AfD-Geheimgutachten Diese AfD-Politiker aus dem Südwesten sind dabei

Die Landesvorsitzenden Emil Sänze (links) und Markus Frohnmaier. Foto: Markus Lenhardt/dpa

Das Bundesamt für Verfassungsschutz hat die AfD als rechtsextrem bezeichnet. Das Gutachten stützt sich auch auf Äußerungen baden-württembergischer AfD-Vertreter.

Politik/ Baden-Württemberg: Christian Gottschalk (cgo)

In zahlreichen Bundesländern und im Bund haben Verfassungsschützer Gutachten erstellt, die belegen, dass die AfD rechtsradikal oder zumindest ein solcher Verdachtsfall ist. Öffentlich ist bisher noch keines dieser Papiere geworden. Auch das mehr als 1000 Seiten starke Gutachten des Bundesamts für Verfassungsschutz, welches die Bundespartei der AfD als gesichert rechtsextrem bezeichnet, ist als Verschlusssache gekennzeichnet. „Nur für den Dienstgebrauch“ steht auf jeder Seite.

 

Nachdem mehrere Medien in den letzten Tagen einzelne Passagen veröffentlicht hatten, hat das Polit-Magazin „Cicero“ nun das komplette Gutachten geleakt. Auf der Webseite kann sich jeder kostenpflichtig ein Bild davon machen, was die Verfassungsschützer zu ihrer Einschätzung bringt – die von der Partei gerichtlich angefochten wird.

Es geht um öffentliche Äußerungen

Mehr als 1000 Seiten, auf denen in erster Linie zusammengetragen wurde, was ohnehin jeder lesen oder hören konnte, der lesen oder hören will. Es sind Äußerungen von AfD-Politikern aus Bund und Land, von Schleswig-Holstein bis in den Süden Baden-Württembergs, die dort gesammelt worden sind. Äußerungen, die bei Wahlkampfauftritten gefallen sind, in Facebook-Posts ihren Weg machten oder in Interviews zum Besten gegeben wurden. Mit dabei: nahezu die gesamte Führungsriege der AfD im Südwesten.

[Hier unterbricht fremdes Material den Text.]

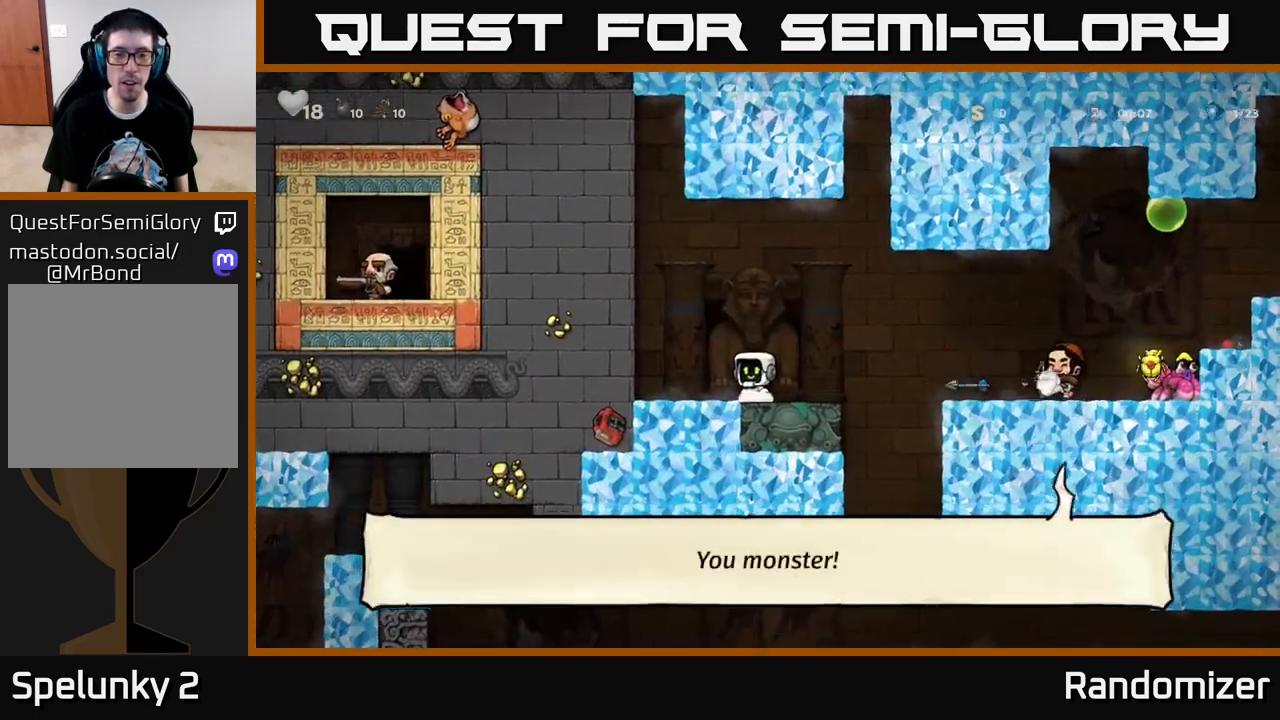
{"buttons": ["A"], "left_stick": "center", "right_stick": "center", "events": [[67, "DPAD_LEFT", "down"], [83, "A", "down"], [383, "DPAD_LEFT", "up"]]}
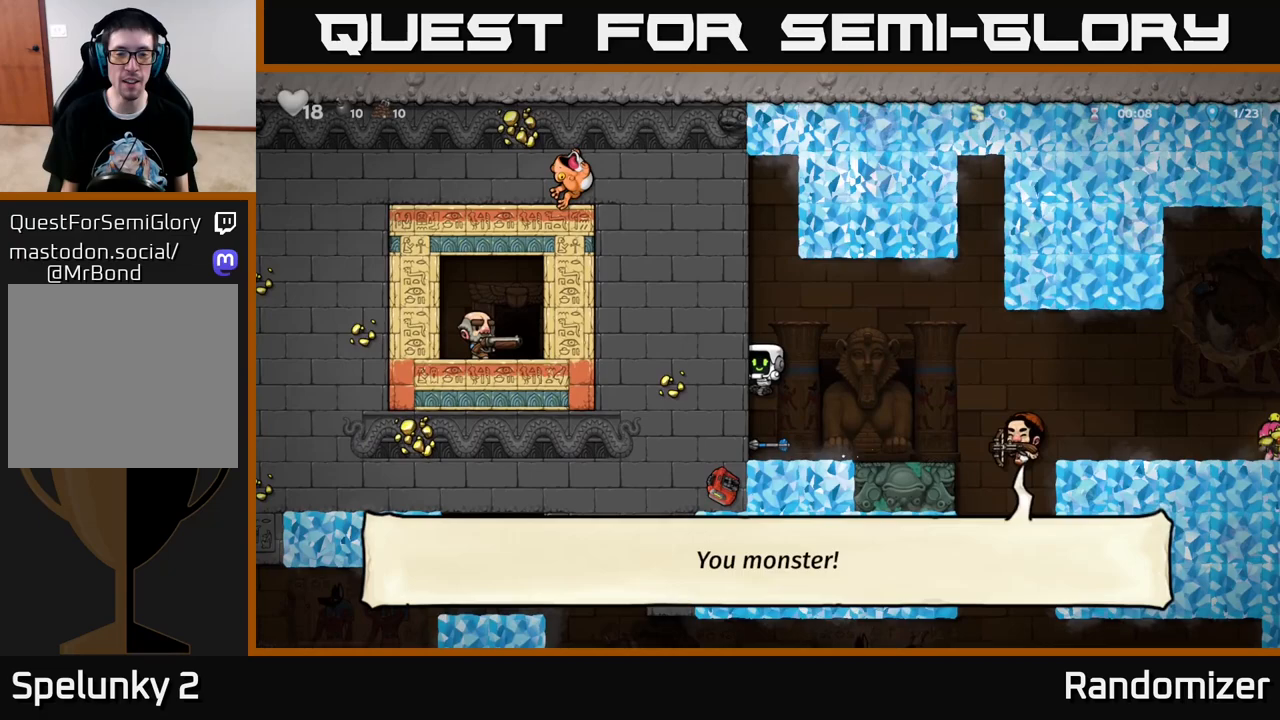
{"buttons": ["DPAD_DOWN"], "left_stick": "center", "right_stick": "center", "events": [[83, "A", "up"], [450, "DPAD_DOWN", "down"]]}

Parteichefin Weidel Foto: IMAGO/Sven Simon

Die beiden Landesvorsitzenden Markus Frohnmaier und Emil Sänze tauchen in dem Bericht ebenso auf wie zahlreiche Abgeordnete aus dem Stuttgarter Landtag, darunter Rainer Balzer, Miguel Klauß oder Dennis Klecker. Die Bundestagsabgeordneten Martin Hess, Hans-Jürgen Goßner und Malte Kaufmann sind ebenso dabei wie Marc Jongen, der die AfD in Europa vertritt. Die Bundeschefin Alice Weidel, die ihre politische Heimat am Bodensee hat, ist ebenfalls mit dabei.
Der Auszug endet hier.